Problem details: Your task is to copy each line of the material that holds the word "different".

Dataset excerpt:
----
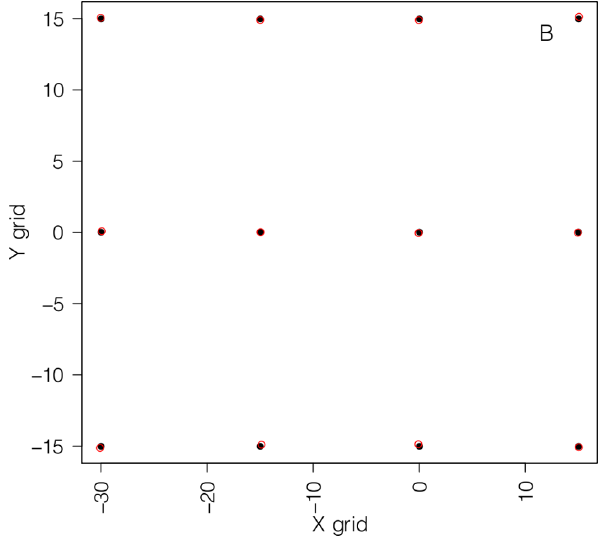
Figure 4. A undistorted reference grid (black) and prediction (red) from the distorted matrix extracted from the image of the checkered frame in Figure 3.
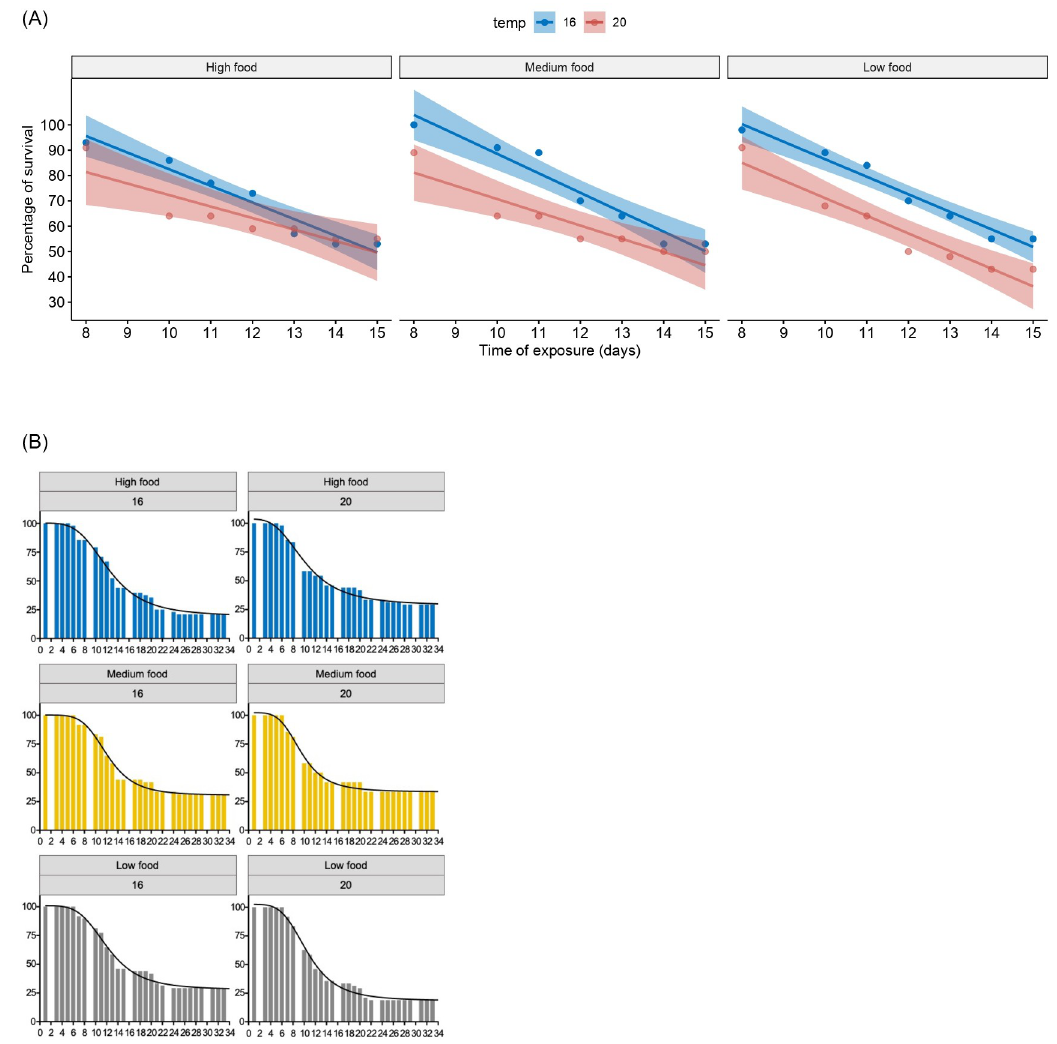
Fig 3. Larvae survival during the experiment. Percentage of survival with fitted four parameter logistic regressions in S . solea according to the feeding frequency at two different temperatures. a: whole experiment duration (33 days larvae aged 35 dph). b: Solid lines represent linear models fitted to the to the second’s week percentage of survival with 95% confidence level intervals (shadow area).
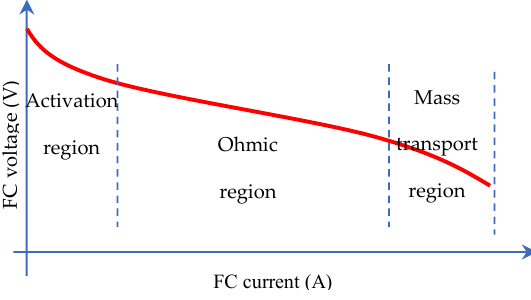
Figure 2. Nonlinear i – v characteristic of the fuel cell.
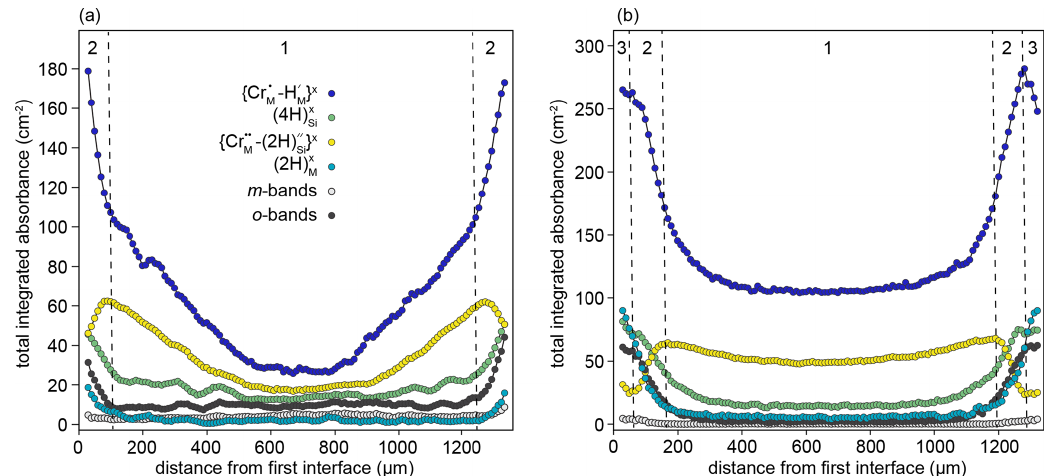
Figure 8. Rim-to-rim profiles of FTIR bands assigned to different defects for samples prepared at (a) 1200 ◦ C and (b) 1300 ◦ C. Zones 1, 2, and 3 are defined by the dashed lines and represent core, transitional, and interface regions. Note that the zone “1”–“2” boundaries are further into the crystal than designated by the XANES data: this is due to the higher experimental temperature.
----
Reply to the exercise:
Fig 3. Larvae survival during the experiment. Percentage of survival with fitted four parameter logistic regressions in S . solea according to the feeding frequency at two different temperatures. a: whole experiment duration (33 days larvae aged 35 dph). b: Solid lines represent linear models fitted to the to the second’s week percentage of survival with 95% confidence level intervals (shadow area).
Figure 8. Rim-to-rim profiles of FTIR bands assigned to different defects for samples prepared at (a) 1200 ◦ C and (b) 1300 ◦ C. Zones 1, 2, and 3 are defined by the dashed lines and represent core, transitional, and interface regions. Note that the zone “1”–“2” boundaries are further into the crystal than designated by the XANES data: this is due to the higher experimental temperature.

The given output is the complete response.